Que de vérificateurs, d’examinateurs de dépouilles, de recoupeurs d’informations, de nos jours. Que de prophètes ayant vu le vrai soleil derrière le ciel. Ne les écoutez pas : ils sont tous myopes.
Une ancienne vérité dit que la réalité toute entière échappe à l’autopsie. Je la crois juste.
Mon métier, ou disons mon gagne-pain, consiste depuis vingt ans à recueillir des informations lointaines et en rendre compte à ceux qui parlent le français. Drôle d’habitude, pour une drôle d’époque — mais là n’est plus la question. Lorsque j’observe le monde désormais, j’ai beau assembler en moi les faits et les parages immédiats des événements, je dois avouer me trouver de plus en plus, chaque fois, devant des gestes obscurs et rituels, l’effet en surface d’un courant souterrain, surgi des profondeurs de l’histoire et des petites folies humaines. C’est ma leçon de ténèbres quotidienne.
Pire encore : plus je crois connaître un sujet, plus je m’efforce d’en écarter les informations les plus saillantes, les angles les plus tranchants ; c’est volontairement, par soif, par avidité de l’air du grand large, que je préfère désormais les ombres, les évocations, les rappels, les impressions floues et euphorisantes de l’ignorant — de celui qui regarde de loin, de très loin, avec le plus pauvre, le plus primitif des chagrins.
Un événement d’actualité ne passe jamais vraiment aux aveux.
« On ne peut, je crois, rien connaître par la science ; c’est un instrument trop exact et trop dur », écrivait à raison Jean Giono, mauvaise tête une fois de plus décisive. Il avait raison. Quel que que soit notre effort pour le dépouiller jusqu’à sa nudité la plus extrême, un événement d’actualité ne passe jamais vraiment aux aveux ; sa vraie nature est cachée quelque part derrière une fumeuse combinaison de faits, certes, mais surtout d’énigmes, de tourments, de désirs, d’incroyables divagations intimes et de larmes montées aux yeux pour nous seuls.
Voilà pourquoi, au fond, les chirurgiens de l’information peuvent toujours décortiquer les contenus suspects, comme disent ces démineurs balourds et mal outillés ; ils peuvent désassembler tout ce qu’ils veulent à l’écarteur et au scalpel, fact-checker et désintoxiquer sans prudence la parole de leur prochain, épiler tous les cactus : jamais ils ne rendent autre chose qu’un son de cloche fêlée, le charabia pète-sec d’un procès-verbal.
Mais de nous, rien ; de la profondeur inquiète de nos gestes, rien non plus.
Un écran n’est pas un miroir, c’est un trou.
Car avouons-le, après tout.
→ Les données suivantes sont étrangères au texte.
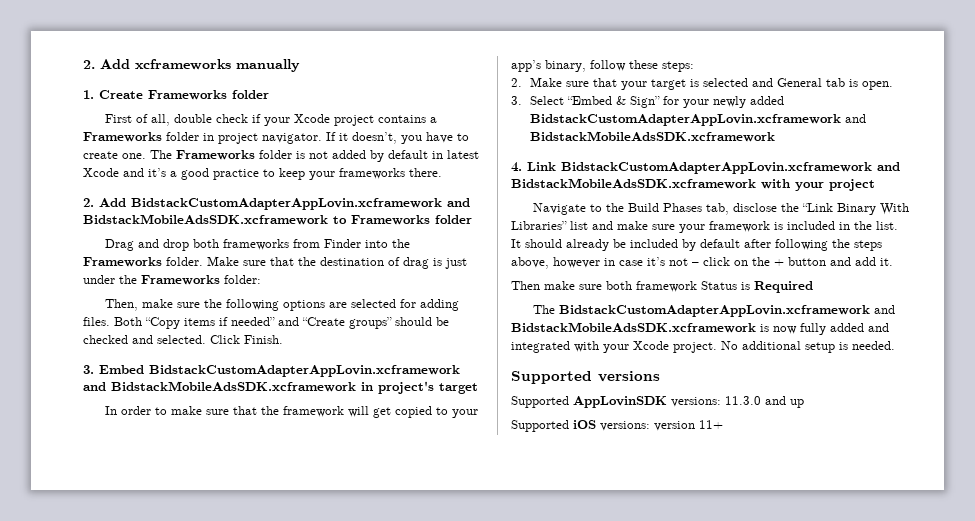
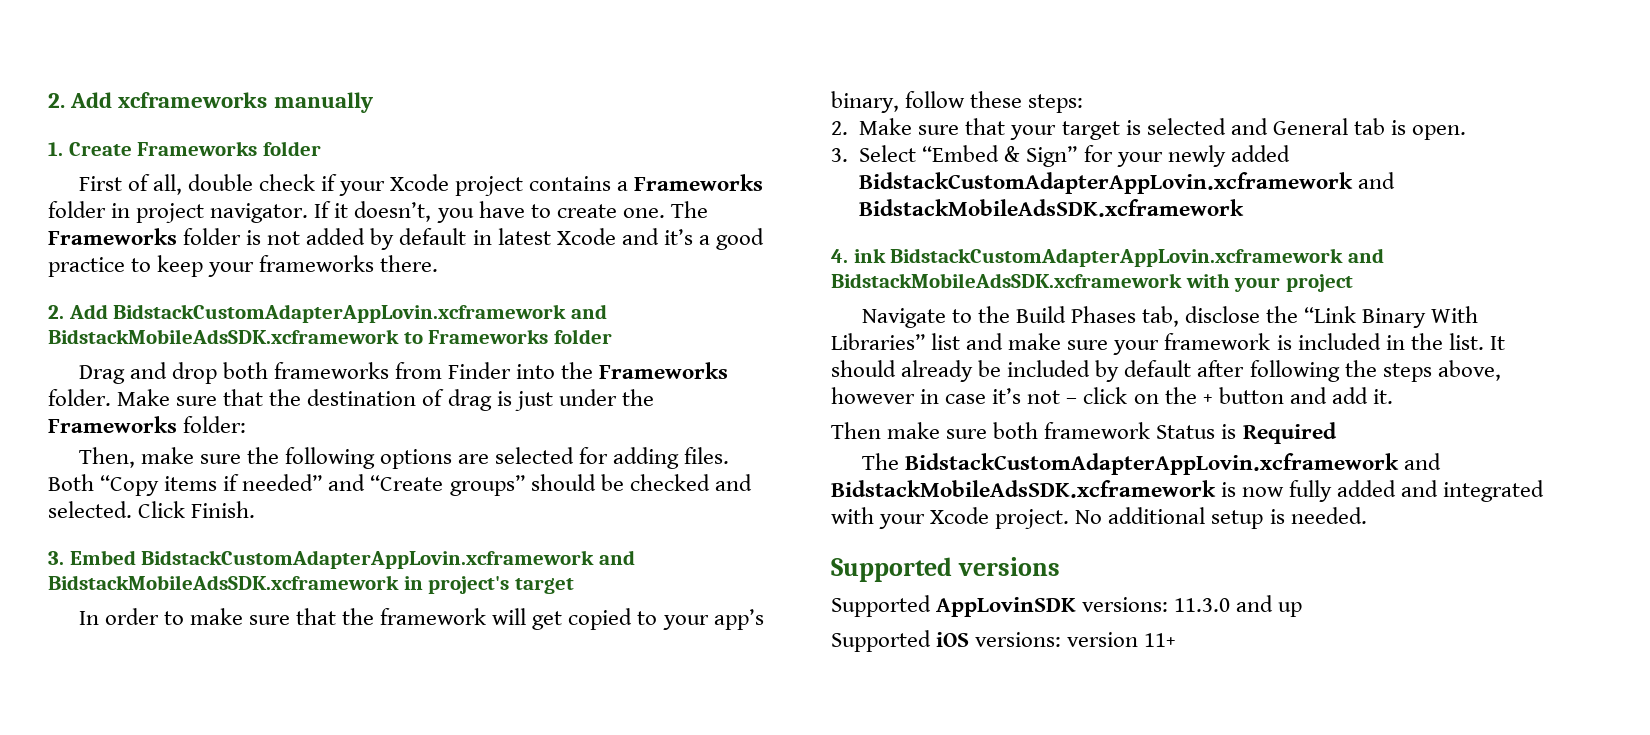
[527,162,556,171] Link -> [853,248,886,263] ink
Certes notre âge est celui du téléviseur et de tous ces rectangles hâves dans quoi nous croyons nous regarder nous-mêmes ; mais un écran n’est pas un miroir, c’est un trou.
Posons des questions graves : que vaut le témoignage d’une âme agitée, rencontre de hasard, de circonstance le plus souvent déplorable, devant l’objectif d’une caméra, le bonnet magnétique d’un micro, un journaliste venu d’ailleurs ? Il vaut ce que vaut cette relation un peu dégradée, bien que souvent tendre et confuse entre le journaliste et sa source. Or derrière chaque témoignage, combien de secrets ? Rien non plus ne permet de témoigner d’un événement auquel on assiste sans faire témoigner aussi nos yeux, notre ventre noué, notre désir soudain éveillé par trois fois rien, le soleil mandarine qui se couche le soir sur Khartoum, le ciel anthracite de Belfast, notre peur, notre orgueil aussi bien. Or derrière chaque affirmation savamment calculée, combien d’incertitudes ?
Acteurs de l’histoire ou témoins égarés, nos secrets et nos incertitudes sont des moteurs puissants de nos vies, de nos vies privées et politiques, de nos rengorgements de coq et de nos peines, de nos vies idiotes faisant parfois des idioties.
Les faits, les chiffres. On peut toujours mettre ces choses-là entre deux lames de microscope, mais que l’on ne s’étonne pas à la fin de ne rien comprendre à rien, de prendre la peau pour l’âme. « Le monde a mille tendresses dans lesquelles il faut se plier pour les comprendre avant de savoir ce que représente leur somme », ajoutait notre libérateur irascible de Manosque. Lequel s’emportait souvent le matin, racontent sa femme Elise et ses deux filles, incapable de lire sans colère plus que quelques lignes des journaux livrés au Paraïs.